▶ Document excerpt:
╔══
[LLVMdev] [WinEH] Cloning blocks that reference non-cloned PHI nodes

Reid Kleckner rnk at google.com
Tue Apr 14 11:01:07 PDT 2015


On Mon, Apr 13, 2015 at 11:25 AM, Kaylor, Andrew <andrew.kaylor at intel.com>
wrote:

>  Comments below…
>
>
>
> *From:* Reid Kleckner [mailto:rnk at google.com]
> *Sent:* Friday, April 10, 2015 5:01 PM
> *To:* Kaylor, Andrew
> *Cc:* David Majnemer <david.majnemer at gmail.com> (david.majnemer at gmail.com);
> LLVM Developers Mailing List
> *Subject:* Re: [WinEH] Cloning blocks that reference non-cloned PHI nodes
>
>
>
> Yeah, wrapping up the whole selector comparison into one intrinsic would
> help. Thanks for the idea. :)
>
>
> The current strategy also seems pretty fragile around complex cleanups. If
> the cleanup isn't some simple destructor call with easily traceable
> unconditional branch control flow, we get lost and can't find our way to
> the next selector comparison. Having an explicit 'resume' or some other
> intrinsic at the end of the cleanup would be pretty helpful here.
>
>
>
> ---
>
>
>
> We also talked a lot about making WinEHPrepare try to less work all at
> once, and split it into phases. This is separable from the landingswitch
> proposal, which is more about making it easier to identify handler start
> points. Here's a sketch of the phases we came up with:
>
>
>
> Step 1: Identify selector dispatch conditional branches. Identify all
> cleanup actions, and split basic blocks to make them start and end on a
> basic block boundary. Build a list of all basic blocks that start a handler.
>
>
>
> [Andy Kaylor] This sounds an awful lot like what we’re doing now except
> for the block splitting part.  I guess that you are talking about doing
> this for all landing pads before we go any further, right?  I agree that
> the current code to identify cleanup blocks is too fragile.  We can
> probably fix it though.  Intrinsics to mark the start and/or end of cleanup
> code would help immensely.
>

Yep, this is basically the selector pattern matching that we do today.
Maybe the block splitting isn't necessary, but I feel like it would be nice
to say that every handler starts at a BB and no two handlers start at the
same BB. Today it is possible for a cleanup and catch handler to start at
the same BB in this example:

some_eh_bb:
  call void @dtor()
  ... typeid...
  %matches = icmp eq ...
  br i1 %matches, label %more_dispatch, label %catch_int

 Step 2: Do a forwards-backwards dataflow analysis to mark basic blocks as
> reachable and unreachable from each handler start block. The forwards part
> is an easy DFS, the backwards part is basically about pruning unreachable
> blocks like 'ret' from a handler. We can probably skip the backwards part
> initially.
╚══
▶ Given material:
╔══
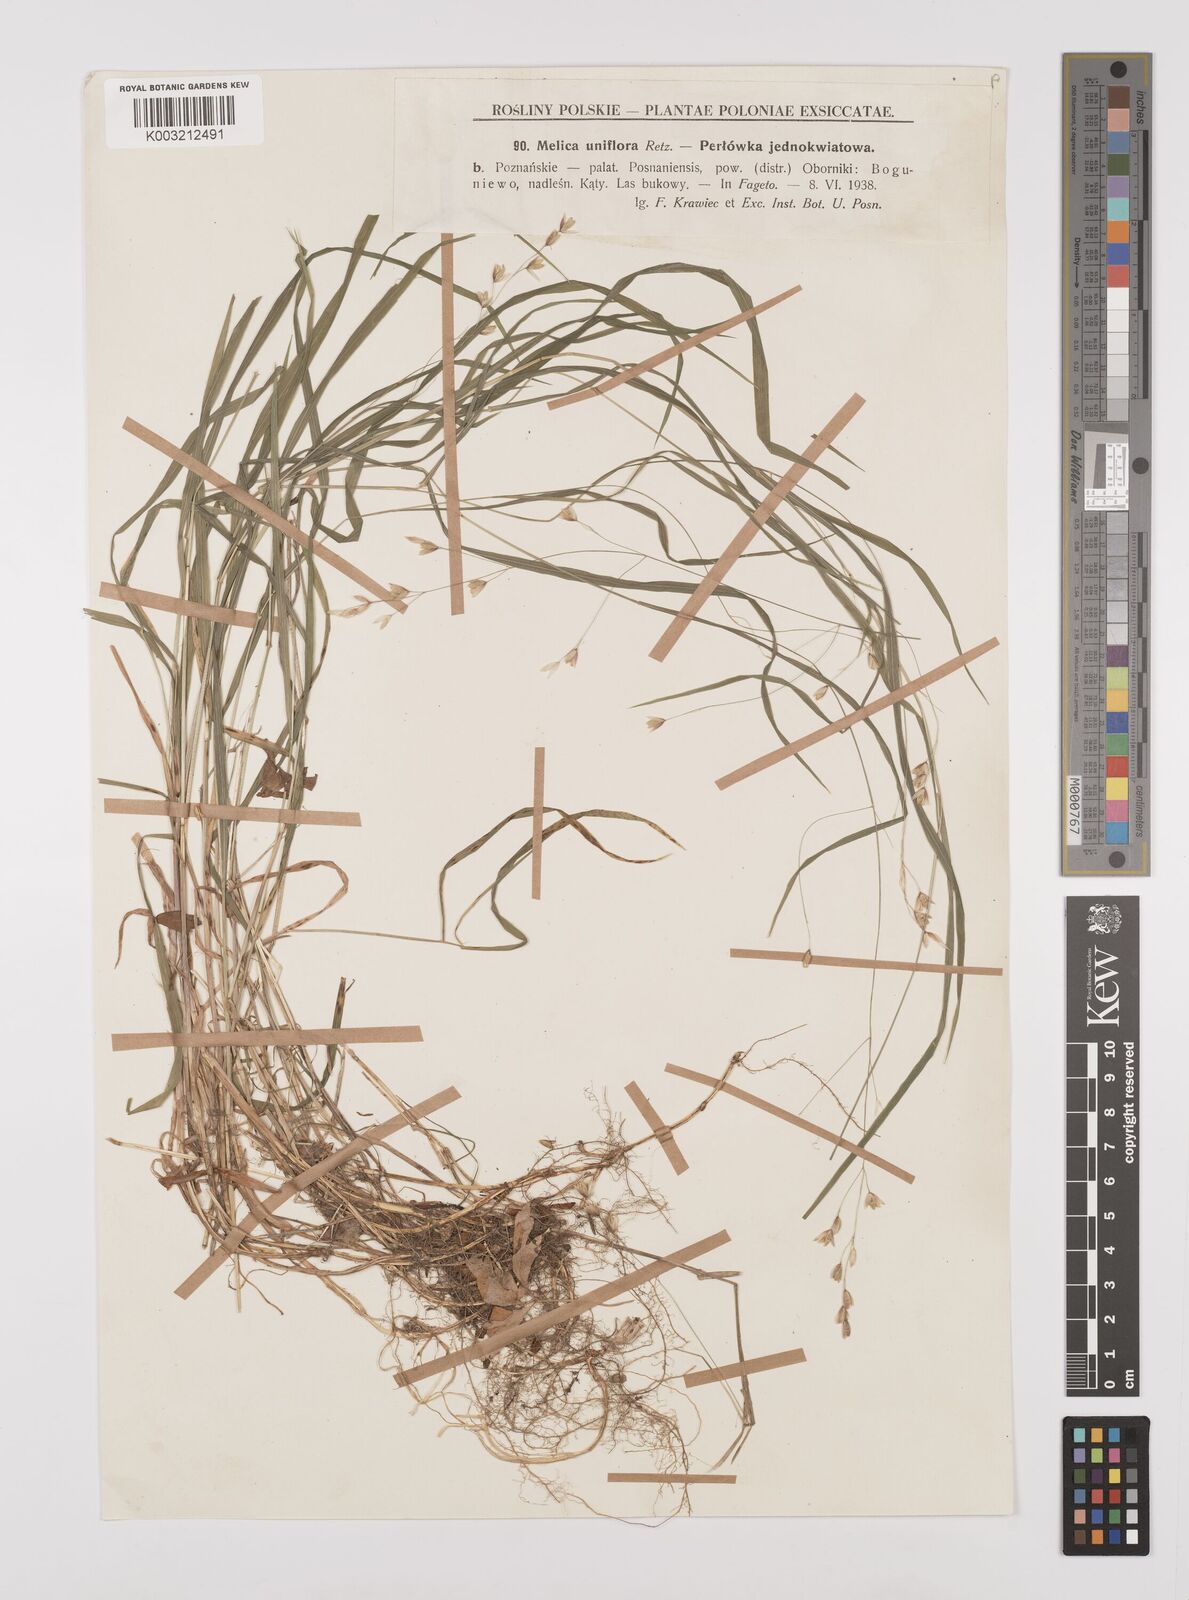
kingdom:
╚══
▶ Task instructions:
1. Translate this sentence from the LLVM mailing list message into Spanish: "Yep, this is basically the selector pattern matching that we do today."
2. Please pick up the LLVM mailing list message on cloning exception-handling blocks from its final line and write the next part of the exchange.
The material can be set aside, as it plays no part here.

▶ Responses by task:
1. Sí, esto es básicamente la coincidencia de patrones del selector que hacemos hoy.

2.
>
>
>
> [Andy Kaylor] I have some concerns about this part.   When blocks have
> been merged so that handlers are sharing blocks with non-exception code
> things are going to get fairly messy.  The existing cloning code takes care
> of this (in theory at least) by scrubbing things after resolving PHIs based
> on which blocks didn’t get cloned.  I suppose this is a potential fault
> line if the code we didn’t want loops back into the shared block.  I’m
> guessing that this is the sort of problem you’re thinking of that has you
> wanting to change things.  Do you have a test case that exposes the
> problem?  More importantly, do you have a solution in mind?
>

Specifically, I'm dealing with __finally blocks today, which have this
control flow structure of branch to shared cleanup, branch on phi out to EH
or normal flow. This made WinEHPrepare pretty unhappy. I need some way to
fix this. I've been toying with doing the __finally outlining in Clang, but
if we're serious about making WinEHPrepare handle this, then maybe we don't
need that.


> With catch handlers we have clear markers for the beginning and end of the
> catch (possibly including multiple end calls).  Having similar markers for
> cleanup would help a lot.  I still think there’s potential for getting lost.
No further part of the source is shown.